I wonder how much of this is due to Diffusion models having less capacity for memorization than auto regressive models
The auto regressive models consistently show better loss for the same number of training tokens
I find a lot of the conclusions compelling but I would’ve loved to see more epochs of training on the 1B model with a 10B dataset, as that model was showing epoch over epoch improvements
> as that model was showing epoch over epoch improvements
Both of them were showing improvements. I agree with you that I'd like to see more, but I'm not sure more would significantly change the argument (which is a lot about how metrics aren't straight forward). Especially since the 96B token experiment shows.IN FACT, those results are so similar I had to open them up in GIMP to align and spot the differences. Now I'm actually not convinced there wasn't a mistake. There are differences, just very minor. Harder to tell with the AR model because scale, but in the diffusion you can see a little bump in the second one right before the concavity change at the end. There some more bumps in the AR model earlier on that help show differences too, but the fact that the envelopes are nearly identical is... suspicious. I'm not claiming maliciousness because even if a mistake these things are so easy to make that they are common. I'm not even convinced there is a mistake, but it warrants extra thinking.
That said, money is finite and these are quite computationally heavy. Author looks to be a research fellow and so I'm assuming not backed by big tech.

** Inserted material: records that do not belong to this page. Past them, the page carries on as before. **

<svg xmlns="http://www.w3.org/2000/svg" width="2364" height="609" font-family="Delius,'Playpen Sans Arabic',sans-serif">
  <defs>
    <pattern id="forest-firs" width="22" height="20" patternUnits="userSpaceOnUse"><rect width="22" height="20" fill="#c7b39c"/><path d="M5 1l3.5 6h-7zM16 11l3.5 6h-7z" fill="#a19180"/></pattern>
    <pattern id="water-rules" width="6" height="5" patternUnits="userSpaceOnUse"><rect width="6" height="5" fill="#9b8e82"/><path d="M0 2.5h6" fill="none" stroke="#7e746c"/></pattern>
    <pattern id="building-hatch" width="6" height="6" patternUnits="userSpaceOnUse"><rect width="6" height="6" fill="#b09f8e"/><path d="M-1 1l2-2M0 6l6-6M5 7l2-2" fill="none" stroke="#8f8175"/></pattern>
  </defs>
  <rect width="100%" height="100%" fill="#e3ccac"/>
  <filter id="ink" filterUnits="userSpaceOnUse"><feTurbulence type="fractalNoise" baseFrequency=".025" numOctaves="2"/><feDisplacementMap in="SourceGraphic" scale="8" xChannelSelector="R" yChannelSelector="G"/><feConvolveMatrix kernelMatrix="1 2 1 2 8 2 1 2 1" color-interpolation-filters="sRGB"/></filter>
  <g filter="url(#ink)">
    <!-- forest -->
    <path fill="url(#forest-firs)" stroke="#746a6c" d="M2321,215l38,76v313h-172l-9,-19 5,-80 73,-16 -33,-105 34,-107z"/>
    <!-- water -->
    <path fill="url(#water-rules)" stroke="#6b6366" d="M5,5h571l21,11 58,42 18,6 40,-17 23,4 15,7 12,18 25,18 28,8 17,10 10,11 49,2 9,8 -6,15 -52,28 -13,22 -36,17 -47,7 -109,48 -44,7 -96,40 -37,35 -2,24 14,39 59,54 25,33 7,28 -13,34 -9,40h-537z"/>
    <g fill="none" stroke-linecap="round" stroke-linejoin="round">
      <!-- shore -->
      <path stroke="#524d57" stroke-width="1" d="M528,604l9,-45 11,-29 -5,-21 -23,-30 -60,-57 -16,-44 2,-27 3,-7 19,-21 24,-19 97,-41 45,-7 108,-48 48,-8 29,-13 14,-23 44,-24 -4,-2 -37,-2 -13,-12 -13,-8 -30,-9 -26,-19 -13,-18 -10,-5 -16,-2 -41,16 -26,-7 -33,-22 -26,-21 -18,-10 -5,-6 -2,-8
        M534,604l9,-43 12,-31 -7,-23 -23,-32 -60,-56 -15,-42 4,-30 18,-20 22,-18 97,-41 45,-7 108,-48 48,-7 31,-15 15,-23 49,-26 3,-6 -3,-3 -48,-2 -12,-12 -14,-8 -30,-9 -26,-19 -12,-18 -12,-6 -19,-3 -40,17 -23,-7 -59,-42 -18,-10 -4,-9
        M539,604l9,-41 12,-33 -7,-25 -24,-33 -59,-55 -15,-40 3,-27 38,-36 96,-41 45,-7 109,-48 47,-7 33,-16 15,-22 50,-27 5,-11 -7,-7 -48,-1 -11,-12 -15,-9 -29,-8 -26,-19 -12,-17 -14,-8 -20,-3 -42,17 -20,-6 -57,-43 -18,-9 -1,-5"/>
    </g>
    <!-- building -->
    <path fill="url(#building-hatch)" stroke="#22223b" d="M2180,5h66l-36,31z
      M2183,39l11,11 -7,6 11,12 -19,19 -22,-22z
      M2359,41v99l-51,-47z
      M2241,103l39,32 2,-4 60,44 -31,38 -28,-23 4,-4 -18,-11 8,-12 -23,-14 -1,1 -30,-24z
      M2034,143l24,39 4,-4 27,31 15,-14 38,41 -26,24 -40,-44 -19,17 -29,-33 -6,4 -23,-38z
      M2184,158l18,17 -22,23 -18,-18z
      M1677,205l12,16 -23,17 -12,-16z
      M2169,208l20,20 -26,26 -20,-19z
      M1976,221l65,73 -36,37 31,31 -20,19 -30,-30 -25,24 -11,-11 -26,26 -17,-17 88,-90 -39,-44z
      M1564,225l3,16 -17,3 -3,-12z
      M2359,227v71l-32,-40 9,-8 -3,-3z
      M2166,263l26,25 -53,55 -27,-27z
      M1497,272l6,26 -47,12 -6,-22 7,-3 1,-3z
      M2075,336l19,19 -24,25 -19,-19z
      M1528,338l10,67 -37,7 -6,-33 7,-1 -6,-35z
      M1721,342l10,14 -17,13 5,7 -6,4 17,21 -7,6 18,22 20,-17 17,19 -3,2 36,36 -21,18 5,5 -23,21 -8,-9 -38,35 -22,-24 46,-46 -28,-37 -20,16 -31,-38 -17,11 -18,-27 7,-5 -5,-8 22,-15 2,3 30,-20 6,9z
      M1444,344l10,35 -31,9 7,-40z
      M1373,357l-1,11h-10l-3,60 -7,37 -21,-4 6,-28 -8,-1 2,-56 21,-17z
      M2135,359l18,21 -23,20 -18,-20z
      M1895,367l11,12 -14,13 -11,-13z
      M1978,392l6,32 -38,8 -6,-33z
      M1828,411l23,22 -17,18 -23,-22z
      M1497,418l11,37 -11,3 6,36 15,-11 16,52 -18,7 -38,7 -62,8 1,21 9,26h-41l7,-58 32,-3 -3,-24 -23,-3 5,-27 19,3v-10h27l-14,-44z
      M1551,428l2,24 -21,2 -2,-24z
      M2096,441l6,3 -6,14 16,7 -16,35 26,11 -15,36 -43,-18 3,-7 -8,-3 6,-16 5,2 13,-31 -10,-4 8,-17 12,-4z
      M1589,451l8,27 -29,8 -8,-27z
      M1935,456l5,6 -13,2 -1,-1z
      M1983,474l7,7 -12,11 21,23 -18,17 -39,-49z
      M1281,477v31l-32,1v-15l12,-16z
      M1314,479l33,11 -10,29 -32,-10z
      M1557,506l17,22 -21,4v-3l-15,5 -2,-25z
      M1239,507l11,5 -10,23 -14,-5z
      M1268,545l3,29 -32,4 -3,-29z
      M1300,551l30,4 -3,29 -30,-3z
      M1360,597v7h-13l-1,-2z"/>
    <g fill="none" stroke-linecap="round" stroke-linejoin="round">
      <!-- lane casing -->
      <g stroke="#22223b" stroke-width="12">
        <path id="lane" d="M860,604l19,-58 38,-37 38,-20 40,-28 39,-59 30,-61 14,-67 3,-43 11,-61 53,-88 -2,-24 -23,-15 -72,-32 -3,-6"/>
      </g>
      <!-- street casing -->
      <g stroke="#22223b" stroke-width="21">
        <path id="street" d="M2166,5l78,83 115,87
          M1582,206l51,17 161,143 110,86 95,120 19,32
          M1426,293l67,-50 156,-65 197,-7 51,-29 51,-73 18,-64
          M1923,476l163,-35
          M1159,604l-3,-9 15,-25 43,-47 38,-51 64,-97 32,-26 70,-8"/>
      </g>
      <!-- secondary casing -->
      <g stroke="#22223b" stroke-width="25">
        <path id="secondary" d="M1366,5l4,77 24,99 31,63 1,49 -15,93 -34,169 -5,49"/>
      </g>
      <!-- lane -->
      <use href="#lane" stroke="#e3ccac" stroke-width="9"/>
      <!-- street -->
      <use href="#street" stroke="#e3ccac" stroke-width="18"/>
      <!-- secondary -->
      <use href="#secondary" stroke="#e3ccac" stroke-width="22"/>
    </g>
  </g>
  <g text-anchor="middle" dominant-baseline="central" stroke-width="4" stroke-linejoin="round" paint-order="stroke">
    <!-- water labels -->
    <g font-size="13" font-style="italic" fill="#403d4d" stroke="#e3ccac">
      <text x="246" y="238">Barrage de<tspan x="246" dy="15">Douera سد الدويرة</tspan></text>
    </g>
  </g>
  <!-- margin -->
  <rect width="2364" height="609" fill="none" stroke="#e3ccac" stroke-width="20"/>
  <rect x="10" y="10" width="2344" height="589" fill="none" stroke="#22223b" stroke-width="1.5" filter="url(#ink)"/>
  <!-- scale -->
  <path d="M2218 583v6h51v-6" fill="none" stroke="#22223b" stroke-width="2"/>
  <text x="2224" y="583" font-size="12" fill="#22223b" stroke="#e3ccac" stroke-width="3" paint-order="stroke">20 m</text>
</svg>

> The auto regressive models consistently show better loss for the same number of training tokens
I thought bi-directional transformers (non auto-regressive) show less loss than autoregressive for the same amount of training tokens.
> I wonder how much of this is due to Diffusion models having less capacity for memorization than auto regressive models
Diffusion requires more computation resources than autoregressive models, compute excess is proportional to the length of sequence. Time dilated RNNs and adaptive computation in image recognition hint us that we can compute more with same weights and achieve better results.
Which, I believe, also hint at the at least one flaw of the TS study - I did not see that they matched DLM and AR by compute, they matched them only by weights.